EXTRAIT DU DOCUMENT ▸
────────────────────

GOLTMAN Pierre Alexis Henri

Archives de la famille

est né le 31 juillet 1927 au N° 64, boulevard Chanzy à Montreuil-sous-Bois (93). Son père Marcel et sa mère Irène née JOSEPH sont commerçants et sont domiciliés rue de la Paroisse à Versailles.

Il se réfugie le 10 juin 1940 avec sa mère et son frère à Néris-les-Bains (03) chez son oncle René TIXIER et sa tante Georgette née GOLTMAN.

Photo transmise par Pierre GOLTMAN. Remerciements.


Son père Marcel  rejoint sa famille  à Néris-les-Bains et son beau-frère l'emploie comme ouvrier mécanicien.

Son frère Michel, né le 26 mai 1931 à Versailles, décède d'un accident de vélo le 4 août 1941 à Néris-les-Bains.

Suite à la rafle du 12 mai 1944 qui voit l'arrestation de 18 Juifs, les GOLTMAN quittent leur logement pour aller s'installer à l'extérieur de Néris-les-Bains.

Le 27 mai 1944 il est arrêté ainsi que son père par des collaborateurs membres du PPF dont Marcel LIMOGES «alors que bien imprudemment nous étions repassés au garage TIXIER pour prendre quelques affaires» selon Pierre.

Ils sont internés à la caserne Richemond à Montluçon (03) avant d'être transférés le 31 mai 1944 à la Mal-Coiffée, prison militaire allemande à Moulins (03), puis le 2 juin à Drancy.

Le 30 juin 1944 il est déporté avec son père Marcel de Drancy à Auschwitz où ils arrivent le 4 juillet par le convoi N°76.

Dans Le Mémorial de la Déportation des Juifs de France, Serge Klarsfeld écrit à propos du convoi N° 76: " Il y avait environ 600 hommes et 550 femmes. Parmi eux 162 enfants de moins de 18 ans. (...) A l'arrivée à Auschwitz 398 hommes furent sélectionnés et reçurent les matricules A 16537 à A 16934; il en fut de même pour 223 femmes (A 8508 à A 8730). Le reste du convoi fut immédiatement gazé. On comptait en 1945 167 survivants dont 100 femmes".

«Cinq jours de voyage du 30 juin au 4 juillet en plein été. Un bel été ensoleillé et chaud pour en jouir en liberté. Un vrai temps de vacances. Pour nous, l'atmosphère est étouffante, l'eau s'épuise vite. Des cris fusent d'un peu partout: Wasser! Wasser! On réclame de l'eau. Nous en aurons un peu avant de franchir la frontière française. Nous sommes trop nombreux pour rester tous allongés en même temps sur la paille qui jonche le sol du wagon. C'est à tour de rôle: ceux qui ne sont pas étendus restent debout ou assis recroquevillés».

«Dans d'autres wagons, il y eut quelques tentatives de fuite. Les Allemands ont rattrapé les fugitifs, les ont fait courir tout nus le long du train et les ont tirés comme des lapins. Que sont-ils devenus, ont-ils été atteints, certains ont-ils survécu? Je l'ignore.»

────────────────────

LIGNES DE DONNÉES ▸
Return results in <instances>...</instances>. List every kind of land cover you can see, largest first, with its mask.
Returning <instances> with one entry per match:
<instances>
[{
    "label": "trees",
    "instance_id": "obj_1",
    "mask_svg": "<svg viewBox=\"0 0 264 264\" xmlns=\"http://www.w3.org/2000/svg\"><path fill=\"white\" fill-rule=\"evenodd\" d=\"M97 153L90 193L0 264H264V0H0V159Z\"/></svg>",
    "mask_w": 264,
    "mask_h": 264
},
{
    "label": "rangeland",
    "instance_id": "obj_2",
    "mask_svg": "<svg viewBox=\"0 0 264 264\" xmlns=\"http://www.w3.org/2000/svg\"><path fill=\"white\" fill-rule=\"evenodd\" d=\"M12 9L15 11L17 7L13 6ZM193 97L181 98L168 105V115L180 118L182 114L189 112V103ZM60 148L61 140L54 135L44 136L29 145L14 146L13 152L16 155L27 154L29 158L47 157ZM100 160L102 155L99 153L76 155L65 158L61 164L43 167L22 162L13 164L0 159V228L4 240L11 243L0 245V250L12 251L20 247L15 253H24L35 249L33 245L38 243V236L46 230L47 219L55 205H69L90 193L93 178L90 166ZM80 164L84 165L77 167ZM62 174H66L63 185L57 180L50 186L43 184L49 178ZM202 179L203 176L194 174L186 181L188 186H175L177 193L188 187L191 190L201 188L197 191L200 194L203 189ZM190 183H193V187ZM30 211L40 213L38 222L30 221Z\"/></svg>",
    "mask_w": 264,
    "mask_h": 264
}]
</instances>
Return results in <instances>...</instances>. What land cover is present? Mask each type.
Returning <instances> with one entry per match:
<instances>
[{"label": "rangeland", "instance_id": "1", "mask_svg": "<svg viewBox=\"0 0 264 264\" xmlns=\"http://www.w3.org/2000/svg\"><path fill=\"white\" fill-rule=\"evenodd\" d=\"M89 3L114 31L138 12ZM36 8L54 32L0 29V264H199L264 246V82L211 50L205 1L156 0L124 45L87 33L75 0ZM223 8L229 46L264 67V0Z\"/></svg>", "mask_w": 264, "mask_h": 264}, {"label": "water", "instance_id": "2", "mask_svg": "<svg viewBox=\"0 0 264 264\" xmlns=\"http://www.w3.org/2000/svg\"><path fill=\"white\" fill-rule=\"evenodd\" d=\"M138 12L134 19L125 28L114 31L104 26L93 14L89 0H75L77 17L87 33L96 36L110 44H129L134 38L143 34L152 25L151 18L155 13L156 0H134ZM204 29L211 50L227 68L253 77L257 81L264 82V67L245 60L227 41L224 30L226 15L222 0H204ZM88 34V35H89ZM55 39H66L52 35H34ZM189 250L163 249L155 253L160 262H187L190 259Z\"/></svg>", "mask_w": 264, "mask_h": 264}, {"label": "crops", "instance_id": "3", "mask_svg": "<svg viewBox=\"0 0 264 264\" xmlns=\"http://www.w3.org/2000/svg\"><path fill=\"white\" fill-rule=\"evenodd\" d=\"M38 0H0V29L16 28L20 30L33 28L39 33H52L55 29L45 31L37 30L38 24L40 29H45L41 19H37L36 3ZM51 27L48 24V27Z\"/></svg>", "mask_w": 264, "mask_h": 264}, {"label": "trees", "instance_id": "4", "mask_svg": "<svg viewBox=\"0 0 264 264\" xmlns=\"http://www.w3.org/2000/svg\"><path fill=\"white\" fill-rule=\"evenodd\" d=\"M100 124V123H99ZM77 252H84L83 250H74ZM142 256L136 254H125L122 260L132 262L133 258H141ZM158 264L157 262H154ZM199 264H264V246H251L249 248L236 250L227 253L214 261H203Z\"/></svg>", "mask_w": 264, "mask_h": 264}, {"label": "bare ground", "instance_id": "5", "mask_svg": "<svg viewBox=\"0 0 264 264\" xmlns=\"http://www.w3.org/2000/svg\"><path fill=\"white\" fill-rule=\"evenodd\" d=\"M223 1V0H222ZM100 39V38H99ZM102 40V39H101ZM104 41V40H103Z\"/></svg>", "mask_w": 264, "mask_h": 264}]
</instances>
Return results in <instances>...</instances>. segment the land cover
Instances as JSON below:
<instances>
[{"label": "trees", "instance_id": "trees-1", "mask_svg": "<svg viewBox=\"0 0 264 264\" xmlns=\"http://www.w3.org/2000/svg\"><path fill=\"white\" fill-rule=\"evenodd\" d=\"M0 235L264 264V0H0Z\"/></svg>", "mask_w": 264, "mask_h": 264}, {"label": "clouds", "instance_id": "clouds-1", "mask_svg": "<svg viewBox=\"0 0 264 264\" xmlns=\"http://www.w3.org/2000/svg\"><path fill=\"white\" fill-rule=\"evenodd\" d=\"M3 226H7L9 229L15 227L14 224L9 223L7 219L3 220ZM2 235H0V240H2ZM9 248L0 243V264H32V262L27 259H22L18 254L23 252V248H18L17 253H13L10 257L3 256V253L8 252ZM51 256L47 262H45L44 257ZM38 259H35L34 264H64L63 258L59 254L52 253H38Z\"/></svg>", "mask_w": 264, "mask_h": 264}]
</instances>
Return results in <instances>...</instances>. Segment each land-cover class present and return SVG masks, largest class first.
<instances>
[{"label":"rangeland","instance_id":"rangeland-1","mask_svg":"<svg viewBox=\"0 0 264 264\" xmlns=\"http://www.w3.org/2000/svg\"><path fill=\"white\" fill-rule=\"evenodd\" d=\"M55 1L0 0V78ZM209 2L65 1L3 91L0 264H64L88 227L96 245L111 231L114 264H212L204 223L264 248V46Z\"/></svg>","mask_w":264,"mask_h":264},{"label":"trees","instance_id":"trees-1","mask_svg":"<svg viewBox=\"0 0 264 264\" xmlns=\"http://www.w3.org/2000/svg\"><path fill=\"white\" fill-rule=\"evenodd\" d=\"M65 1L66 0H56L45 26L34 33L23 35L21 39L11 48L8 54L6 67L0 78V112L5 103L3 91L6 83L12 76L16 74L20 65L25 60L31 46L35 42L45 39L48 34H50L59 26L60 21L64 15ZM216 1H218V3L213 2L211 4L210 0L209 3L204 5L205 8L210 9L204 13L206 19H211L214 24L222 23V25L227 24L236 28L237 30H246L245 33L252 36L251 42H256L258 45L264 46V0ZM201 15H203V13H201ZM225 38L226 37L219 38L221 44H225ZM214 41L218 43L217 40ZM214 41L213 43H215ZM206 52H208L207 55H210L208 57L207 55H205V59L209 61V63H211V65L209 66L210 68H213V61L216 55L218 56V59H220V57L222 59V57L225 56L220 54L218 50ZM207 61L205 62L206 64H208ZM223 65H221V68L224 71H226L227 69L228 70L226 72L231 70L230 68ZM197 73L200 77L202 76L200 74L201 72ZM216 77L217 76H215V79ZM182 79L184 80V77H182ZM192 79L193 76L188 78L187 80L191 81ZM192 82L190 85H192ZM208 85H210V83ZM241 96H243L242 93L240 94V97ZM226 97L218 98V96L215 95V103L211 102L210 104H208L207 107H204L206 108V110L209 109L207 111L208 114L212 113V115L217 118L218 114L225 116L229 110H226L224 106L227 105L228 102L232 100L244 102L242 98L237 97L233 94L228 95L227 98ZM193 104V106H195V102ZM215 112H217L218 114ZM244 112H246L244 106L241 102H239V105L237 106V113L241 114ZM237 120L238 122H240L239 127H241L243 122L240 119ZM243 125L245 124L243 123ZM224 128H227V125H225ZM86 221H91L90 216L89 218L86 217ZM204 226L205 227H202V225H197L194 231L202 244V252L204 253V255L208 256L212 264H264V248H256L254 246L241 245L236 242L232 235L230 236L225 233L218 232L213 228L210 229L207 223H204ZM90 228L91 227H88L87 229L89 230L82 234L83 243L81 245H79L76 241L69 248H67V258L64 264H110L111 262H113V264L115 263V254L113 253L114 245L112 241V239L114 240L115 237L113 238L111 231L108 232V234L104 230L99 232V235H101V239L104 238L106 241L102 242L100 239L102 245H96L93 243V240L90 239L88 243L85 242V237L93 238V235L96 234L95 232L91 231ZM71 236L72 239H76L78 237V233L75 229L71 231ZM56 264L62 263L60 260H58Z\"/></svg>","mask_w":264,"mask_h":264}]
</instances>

────────────────────

CONSIGNES ▸
1) D'après la notice sur Pierre Goltman, à quelle date lui et son père arrivent-ils à Auschwitz, et par quel convoi ?
2) Traduisez en anglais cette phrase de la notice sur Pierre Goltman : « Son frère Michel, né le 26 mai 1931 à Versailles, décède d'un accident de vélo le 4 août 1941 à Néris-les-Bains. »
3) Extrayez tel quel le passage de la notice sur Pierre Goltman qui commence aux mots « Le 27 mai 1944 » et s'arrête après « le convoi N°76. ».

RÉPONSES AUX EXERCICES ▸
1) Ils arrivent à Auschwitz le 4 juillet 1944, par le convoi N°76.

2) His brother Michel, born on May 26, 1931, in Versailles, died in a bicycle accident on August 4, 1941, in Néris-les-Bains.

3)
Le 27 mai 1944 il est arrêté ainsi que son père par des collaborateurs membres du PPF dont Marcel LIMOGES «alors que bien imprudemment nous étions repassés au garage TIXIER pour prendre quelques affaires» selon Pierre.

Ils sont internés à la caserne Richemond à Montluçon (03) avant d'être transférés le 31 mai 1944 à la Mal-Coiffée, prison militaire allemande à Moulins (03), puis le 2 juin à Drancy.

Le 30 juin 1944 il est déporté avec son père Marcel de Drancy à Auschwitz où ils arrivent le 4 juillet par le convoi N°76.